▸ **Material**
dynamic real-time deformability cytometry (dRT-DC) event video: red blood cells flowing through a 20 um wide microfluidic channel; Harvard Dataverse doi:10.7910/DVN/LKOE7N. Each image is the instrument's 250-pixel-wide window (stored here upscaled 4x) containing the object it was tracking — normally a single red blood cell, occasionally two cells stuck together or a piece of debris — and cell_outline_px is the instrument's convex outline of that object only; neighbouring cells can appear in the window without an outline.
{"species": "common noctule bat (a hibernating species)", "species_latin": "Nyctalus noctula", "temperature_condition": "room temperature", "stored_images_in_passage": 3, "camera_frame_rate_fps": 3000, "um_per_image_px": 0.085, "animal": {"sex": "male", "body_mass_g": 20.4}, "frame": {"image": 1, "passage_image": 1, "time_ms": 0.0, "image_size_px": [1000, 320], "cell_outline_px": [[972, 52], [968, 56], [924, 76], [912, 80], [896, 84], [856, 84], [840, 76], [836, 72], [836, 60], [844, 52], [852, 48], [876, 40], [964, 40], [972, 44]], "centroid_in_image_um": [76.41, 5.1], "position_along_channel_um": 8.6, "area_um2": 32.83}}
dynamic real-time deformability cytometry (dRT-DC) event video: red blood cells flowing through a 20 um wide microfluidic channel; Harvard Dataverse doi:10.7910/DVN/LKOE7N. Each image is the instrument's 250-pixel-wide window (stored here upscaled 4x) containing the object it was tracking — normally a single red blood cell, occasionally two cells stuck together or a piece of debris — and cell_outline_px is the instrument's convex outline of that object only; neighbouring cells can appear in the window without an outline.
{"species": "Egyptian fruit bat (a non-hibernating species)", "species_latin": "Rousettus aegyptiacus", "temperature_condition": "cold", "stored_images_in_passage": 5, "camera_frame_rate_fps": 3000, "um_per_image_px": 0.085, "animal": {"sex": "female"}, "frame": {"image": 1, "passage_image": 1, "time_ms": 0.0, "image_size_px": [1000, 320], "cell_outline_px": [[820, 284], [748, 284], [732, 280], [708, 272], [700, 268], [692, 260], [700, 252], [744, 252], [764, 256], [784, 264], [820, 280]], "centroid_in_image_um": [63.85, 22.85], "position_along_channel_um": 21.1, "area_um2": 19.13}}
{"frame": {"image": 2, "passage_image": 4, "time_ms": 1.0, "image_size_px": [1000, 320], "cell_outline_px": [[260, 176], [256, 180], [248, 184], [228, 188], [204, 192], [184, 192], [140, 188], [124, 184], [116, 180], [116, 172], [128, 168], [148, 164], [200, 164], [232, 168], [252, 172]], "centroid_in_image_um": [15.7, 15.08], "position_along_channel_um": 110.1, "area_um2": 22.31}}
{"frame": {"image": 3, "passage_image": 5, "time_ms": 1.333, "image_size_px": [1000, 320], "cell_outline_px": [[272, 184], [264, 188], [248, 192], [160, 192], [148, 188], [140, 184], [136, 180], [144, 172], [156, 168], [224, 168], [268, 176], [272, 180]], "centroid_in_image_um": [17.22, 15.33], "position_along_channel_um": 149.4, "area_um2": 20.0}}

▸ **Brief**
Every record should be repeated exactly; please leave none out.

▸ **Result of this exercise**
dynamic real-time deformability cytometry (dRT-DC) event video: red blood cells flowing through a 20 um wide microfluidic channel; Harvard Dataverse doi:10.7910/DVN/LKOE7N. Each image is the instrument's 250-pixel-wide window (stored here upscaled 4x) containing the object it was tracking — normally a single red blood cell, occasionally two cells stuck together or a piece of debris — and cell_outline_px is the instrument's convex outline of that object only; neighbouring cells can appear in the window without an outline.
{"species": "common noctule bat (a hibernating species)", "species_latin": "Nyctalus noctula", "temperature_condition": "room temperature", "stored_images_in_passage": 3, "camera_frame_rate_fps": 3000, "um_per_image_px": 0.085, "animal": {"sex": "male", "body_mass_g": 20.4}, "frame": {"image": 1, "passage_image": 1, "time_ms": 0.0, "image_size_px": [1000, 320], "cell_outline_px": [[972, 52], [968, 56], [924, 76], [912, 80], [896, 84], [856, 84], [840, 76], [836, 72], [836, 60], [844, 52], [852, 48], [876, 40], [964, 40], [972, 44]], "centroid_in_image_um": [76.41, 5.1], "position_along_channel_um": 8.6, "area_um2": 32.83}}
dynamic real-time deformability cytometry (dRT-DC) event video: red blood cells flowing through a 20 um wide microfluidic channel; Harvard Dataverse doi:10.7910/DVN/LKOE7N. Each image is the instrument's 250-pixel-wide window (stored here upscaled 4x) containing the object it was tracking — normally a single red blood cell, occasionally two cells stuck together or a piece of debris — and cell_outline_px is the instrument's convex outline of that object only; neighbouring cells can appear in the window without an outline.
{"species": "Egyptian fruit bat (a non-hibernating species)", "species_latin": "Rousettus aegyptiacus", "temperature_condition": "cold", "stored_images_in_passage": 5, "camera_frame_rate_fps": 3000, "um_per_image_px": 0.085, "animal": {"sex": "female"}, "frame": {"image": 1, "passage_image": 1, "time_ms": 0.0, "image_size_px": [1000, 320], "cell_outline_px": [[820, 284], [748, 284], [732, 280], [708, 272], [700, 268], [692, 260], [700, 252], [744, 252], [764, 256], [784, 264], [820, 280]], "centroid_in_image_um": [63.85, 22.85], "position_along_channel_um": 21.1, "area_um2": 19.13}}
{"frame": {"image": 2, "passage_image": 4, "time_ms": 1.0, "image_size_px": [1000, 320], "cell_outline_px": [[260, 176], [256, 180], [248, 184], [228, 188], [204, 192], [184, 192], [140, 188], [124, 184], [116, 180], [116, 172], [128, 168], [148, 164], [200, 164], [232, 168], [252, 172]], "centroid_in_image_um": [15.7, 15.08], "position_along_channel_um": 110.1, "area_um2": 22.31}}
{"frame": {"image": 3, "passage_image": 5, "time_ms": 1.333, "image_size_px": [1000, 320], "cell_outline_px": [[272, 184], [264, 188], [248, 192], [160, 192], [148, 188], [140, 184], [136, 180], [144, 172], [156, 168], [224, 168], [268, 176], [272, 180]], "centroid_in_image_um": [17.22, 15.33], "position_along_channel_um": 149.4, "area_um2": 20.0}}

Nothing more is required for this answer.